Multinomial Naive Bayes Classifier
Naive Bayes classification works on probability of individual features within document. For movie classification movie description is data and each word or term in description is feature.
t1, t2, t3, … = Terms in data
P(Genre|[t1, t2, t3, …]) = P(Genre) * P(t1|Genre) * P(t2|Genre) * P(t3|Genre) * …
Movies can belongs to many classes such as an animation movie can be comedy as well. Multilabel classification is little bit triky. The model should return multiple genres. Following are the few techniques I have used.
1. Top Results
In top result technique it returns top n genres which has highest probability.
Pros: Easy and fast.
Cons: In most cases movies does not belongs to exactly n genres, it might belongs to less than or greater that n genres.

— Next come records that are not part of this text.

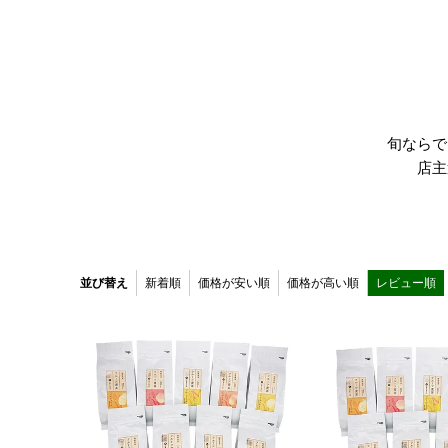
旬ならで
店主
並び替え
新着順
価格が安い順
価格が高い順
レビュー順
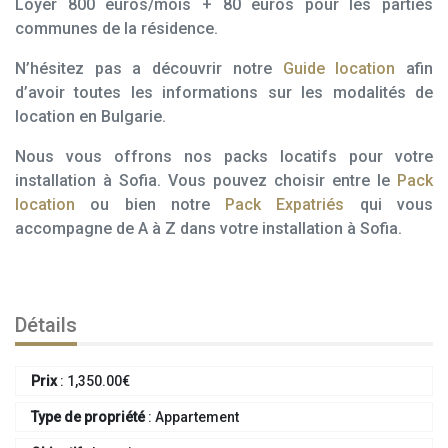
Loyer 800 euros/mois + 80 euros pour les parties
communes de la résidence.
N’hésitez pas a découvrir notre
Guide location
afin
d’avoir toutes les informations sur les modalités de
location en Bulgarie.
Nous vous offrons nos packs locatifs pour votre
installation à Sofia. Vous pouvez choisir entre le
Pack
location
ou bien notre
Pack Expatriés
qui vous
accompagne de A à Z dans votre installation à Sofia.
Détails
Prix
:
1,350.00
€
Type de propriété
:
Appartement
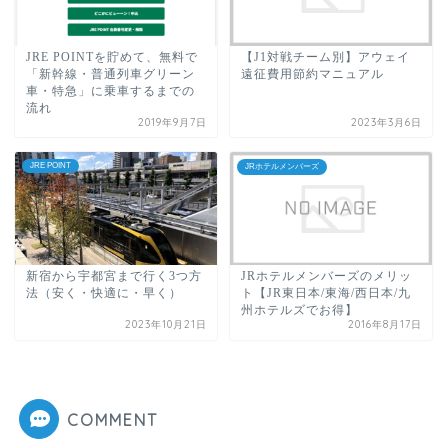
JRE POINTを貯めて、無料で
【J1対戦チーム別】アウェイ
「新幹線・普通列車グリーン
遠征費用節約マニュアル
車・特急」に乗車するまでの
流れ
2019年9月7日
2023年3月6日
JRE POINT
JRホテルメンバーズ
新宿から宇都宮まで行く3つ方
JRホテルメンバーズのメリッ
法（安く・快適に・早く）
ト【JR東日本/東海/西日本/九
州ホテルズでお得】
2023年10月21日
2016年8月17日
COMMENT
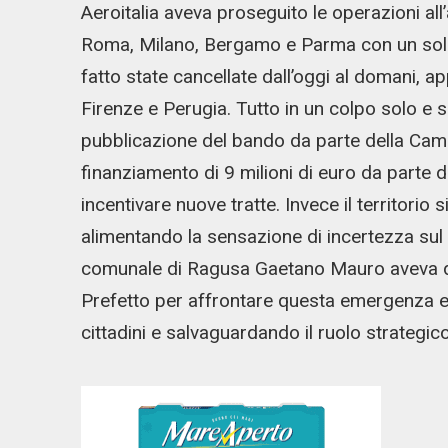
Aeroitalia aveva proseguito le operazioni al
Roma, Milano, Bergamo e Parma con un solo 
fatto state cancellate dall’oggi al domani, a
Firenze e Perugia. Tutto in un colpo solo e 
pubblicazione del bando da parte della Cam
finanziamento di 9 milioni di euro da parte d
incentivare nuove tratte. Invece il territorio 
alimentando la sensazione di incertezza sul 
comunale di Ragusa Gaetano Mauro aveva di 
Prefetto per affrontare questa emergenza e g
cittadini e salvaguardando il ruolo strategico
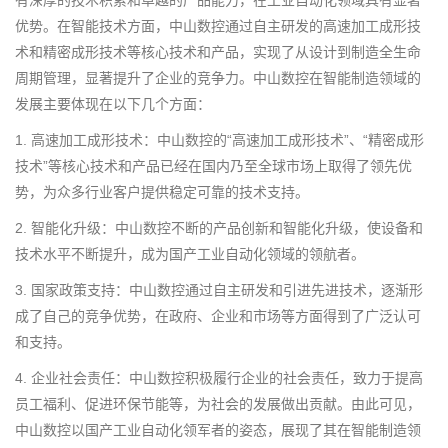
优势。在智能技术方面，中山数控通过自主研发的高速加工成形技
术和精密成形技术等核心技术和产品，实现了从设计到制造全生命
周期管理，显著提升了企业的竞争力。中山数控在智能制造领域的
发展主要体现在以下几个方面：
1. 高速加工成形技术：中山数控的“高速加工成形技术”、“精密成形
技术”等核心技术和产品已经在国内乃至全球市场上取得了领先优
势，为众多行业客户提供稳定可靠的技术支持。
2. 智能化升级：中山数控不断的产品创新和智能化升级，使设备和
技术水平不断提升，成为国产工业自动化领域的领航者。
3. 国家政策支持：中山数控通过自主研发和引进先进技术，逐渐形
成了自己的竞争优势，在政府、企业和市场等方面得到了广泛认可
和支持。
4. 企业社会责任：中山数控积极履行企业的社会责任，致力于提高
员工福利、促进环保节能等，为社会的发展做出贡献。由此可见，
中山数控以国产工业自动化领军者的姿态，展现了其在智能制造领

In threshold it returns genres which has probability greater than threshold. We can find good threshold value by applying and evaluating different values.
Cons: In naive bayes with text the range of probability changes with the number of terms in document. For example for one test case probability for genres might between 1.0e-1 to 1.0e-5 and for other it might be between 1.0e-10 to 1.0e-20 so there might be cases when it classify to all genres and ther might be case where it does not classify to any genre as well.
In this tehnique it returns the geners which has higher probability than other genres. For movie it first calculate probability using naive bayes theorem than it perform log and find mean of each genres, then it will return genres which has higher value than mean. In addition it has one variable which is muliplied by mean while comparing with each genre’s value and we can find good value by applying different values in this case we can use F1 Score and evaluate on validation data.
Improving accuracy was major challenge for this project. Following are the techniques used to improve accuracy.
Stop words are the words which does not play significant role in solving problem such as “the”, “a”, “this”, etc. These words does not give any clue about genre and also these words repeats very much and that creates problem in classification.
Accuracy with stopwords: 0.5024773649566582
Accuracy without stopwords: 0.5178779592087157
Lemmatization is a process of finding root word for example “having” word is converted into “have”.
Accuracy after applying lemmatization: 0.527629565354579
Multinomial Naive Bayes
Implemented multinomial naive bayes algorithm from scratch and tried to optimize as much as possible for quick response.
Multi Lable Classification
Tried different techniques to get multiple genres as a result such as top k, threshold, and created new method for retrieving multiple genres.